Reporting and accountability
A "Report a concern about this badge" link sits at the bottom of every Certified Sip listing. The form asks for a verified email, a date, a category, and a description (200 words minimum, because specifics are what separate concerns from venting). Bad- faith reports — the patterns are visible — are dismissed and logged.
Reports stack the way water on a stone stacks: slowly, and with increasing weight. Here's what the stack looks like.
- First and second verified reportThe owner is notified privately. The report is logged. No public action.
- Third verified report within 90 daysThe badge is suspended. The listing stays visible. A public-facing panel appears showing each report's date, category, and an anonymized 1–2 sentence summary the editor writes. The owner has 14 days to publish a formal response alongside each report.

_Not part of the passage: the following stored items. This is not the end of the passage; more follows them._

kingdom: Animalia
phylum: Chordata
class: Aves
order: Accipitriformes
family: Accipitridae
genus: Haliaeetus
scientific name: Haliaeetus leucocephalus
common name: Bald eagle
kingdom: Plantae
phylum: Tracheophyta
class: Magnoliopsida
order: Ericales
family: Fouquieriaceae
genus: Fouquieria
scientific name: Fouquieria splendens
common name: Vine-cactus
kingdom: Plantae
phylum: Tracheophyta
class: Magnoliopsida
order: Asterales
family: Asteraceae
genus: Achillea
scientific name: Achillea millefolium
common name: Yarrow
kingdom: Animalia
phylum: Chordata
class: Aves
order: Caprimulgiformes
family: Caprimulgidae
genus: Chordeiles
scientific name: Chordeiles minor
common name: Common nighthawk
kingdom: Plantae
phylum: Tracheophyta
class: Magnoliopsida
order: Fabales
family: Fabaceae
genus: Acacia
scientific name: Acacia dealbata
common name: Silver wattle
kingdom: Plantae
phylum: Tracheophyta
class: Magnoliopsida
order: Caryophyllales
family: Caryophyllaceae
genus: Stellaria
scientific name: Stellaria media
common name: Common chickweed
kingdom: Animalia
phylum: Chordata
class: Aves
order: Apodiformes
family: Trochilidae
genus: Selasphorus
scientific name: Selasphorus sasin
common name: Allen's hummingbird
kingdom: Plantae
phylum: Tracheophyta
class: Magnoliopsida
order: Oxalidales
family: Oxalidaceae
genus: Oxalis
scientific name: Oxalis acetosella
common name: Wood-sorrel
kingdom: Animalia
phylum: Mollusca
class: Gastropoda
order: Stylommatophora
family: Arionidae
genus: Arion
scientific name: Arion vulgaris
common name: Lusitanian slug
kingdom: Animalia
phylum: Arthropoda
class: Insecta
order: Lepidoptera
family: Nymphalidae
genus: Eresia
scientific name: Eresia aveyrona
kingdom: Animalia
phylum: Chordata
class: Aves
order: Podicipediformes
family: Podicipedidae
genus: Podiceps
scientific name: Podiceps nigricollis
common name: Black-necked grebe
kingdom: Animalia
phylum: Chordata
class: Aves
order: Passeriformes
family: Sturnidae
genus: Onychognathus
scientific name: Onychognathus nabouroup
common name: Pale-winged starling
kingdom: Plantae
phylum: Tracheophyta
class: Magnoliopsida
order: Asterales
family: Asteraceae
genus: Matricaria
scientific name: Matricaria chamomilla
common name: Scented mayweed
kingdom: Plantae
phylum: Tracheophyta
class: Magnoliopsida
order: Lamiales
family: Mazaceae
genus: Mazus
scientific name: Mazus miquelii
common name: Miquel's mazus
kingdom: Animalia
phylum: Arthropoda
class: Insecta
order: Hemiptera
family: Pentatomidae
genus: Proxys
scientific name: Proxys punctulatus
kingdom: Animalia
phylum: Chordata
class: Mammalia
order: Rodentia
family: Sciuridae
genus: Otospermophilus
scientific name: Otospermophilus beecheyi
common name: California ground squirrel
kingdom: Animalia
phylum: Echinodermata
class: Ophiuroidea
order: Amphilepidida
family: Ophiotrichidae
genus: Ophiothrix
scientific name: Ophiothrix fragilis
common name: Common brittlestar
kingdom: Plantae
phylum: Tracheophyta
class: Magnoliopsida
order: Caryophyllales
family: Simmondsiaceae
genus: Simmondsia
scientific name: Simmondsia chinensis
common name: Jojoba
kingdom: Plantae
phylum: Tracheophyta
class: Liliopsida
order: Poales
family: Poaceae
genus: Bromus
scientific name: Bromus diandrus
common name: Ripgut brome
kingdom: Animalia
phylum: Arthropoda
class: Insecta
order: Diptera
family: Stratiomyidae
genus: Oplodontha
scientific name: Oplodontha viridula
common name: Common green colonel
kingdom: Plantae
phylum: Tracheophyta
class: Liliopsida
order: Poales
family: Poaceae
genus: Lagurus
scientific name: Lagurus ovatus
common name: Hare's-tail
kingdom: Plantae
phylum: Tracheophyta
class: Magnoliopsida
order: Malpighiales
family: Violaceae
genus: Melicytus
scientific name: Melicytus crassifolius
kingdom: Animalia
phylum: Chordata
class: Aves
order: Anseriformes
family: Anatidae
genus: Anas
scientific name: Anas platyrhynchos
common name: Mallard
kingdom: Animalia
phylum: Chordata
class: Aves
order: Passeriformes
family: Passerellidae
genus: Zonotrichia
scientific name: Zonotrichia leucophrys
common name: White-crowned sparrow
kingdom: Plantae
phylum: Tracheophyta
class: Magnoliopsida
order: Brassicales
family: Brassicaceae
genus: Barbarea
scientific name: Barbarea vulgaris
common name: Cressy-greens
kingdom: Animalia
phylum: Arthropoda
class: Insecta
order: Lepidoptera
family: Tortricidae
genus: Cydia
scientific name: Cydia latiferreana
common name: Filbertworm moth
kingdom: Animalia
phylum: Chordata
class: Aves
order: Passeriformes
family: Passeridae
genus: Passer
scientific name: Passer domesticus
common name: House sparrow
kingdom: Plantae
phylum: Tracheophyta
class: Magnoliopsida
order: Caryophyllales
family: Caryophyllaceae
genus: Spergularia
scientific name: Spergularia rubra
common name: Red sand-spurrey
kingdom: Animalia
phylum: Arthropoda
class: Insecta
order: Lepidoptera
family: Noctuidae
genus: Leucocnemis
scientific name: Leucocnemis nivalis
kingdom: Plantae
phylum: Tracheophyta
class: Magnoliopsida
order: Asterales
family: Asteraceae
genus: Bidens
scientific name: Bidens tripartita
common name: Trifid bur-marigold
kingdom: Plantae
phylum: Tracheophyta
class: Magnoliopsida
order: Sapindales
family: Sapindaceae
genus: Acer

- Two more reports during the six-month watch periodFull delisting. The business is removed from the active directory. Re-application is permitted after 24 months. (A verified ownership change can reduce the wait — different owners, different standard.)
- Twelve months without further reportsThe badge is automatically restored. A small historical note stays on the listing — the suspension was real and shouldn't be erased — but the badge is back.
The math is intentional. Three reports in 90 days is a pattern, not an unlucky day. Five reports across two windows is a standard the business is no longer holding. Twelve months clean is enough to demonstrate that the slip wasn't permanent.
How reporters stay anonymous
The default is anonymous. When you file a report, the owner never sees your name unless you explicitly uncheck the "Keep my identity anonymous" box. The public summary that appears on the listing is anonymized further — stripped of identifying details, condensed to 1–2 sentences, written by the editor. No reporter has ever been outed by this process and none ever will be.
One related rule the pledge requires: the owner agrees not to retaliate against any customer or staff member they believe filed a report. Retaliation is itself a category of report and accelerates the accountability process. This protects you for telling us the truth.
Bi-annual renewal
Every two years, the owner submits a renewal form — lighter than the original self-certification, but enough to confirm the standard is still being held. Lapsed renewals archive the listing. The badge isn't a one-time award; it's an ongoing commitment.
One last thing
The point of this process is the promise that comes with the badge: when you walk into a Certified Sip business, you do not have to brace yourself. That's it. That's the whole thing. If we ever find ourselves protecting the badge instead of the customers it exists for, we should rethink the badge.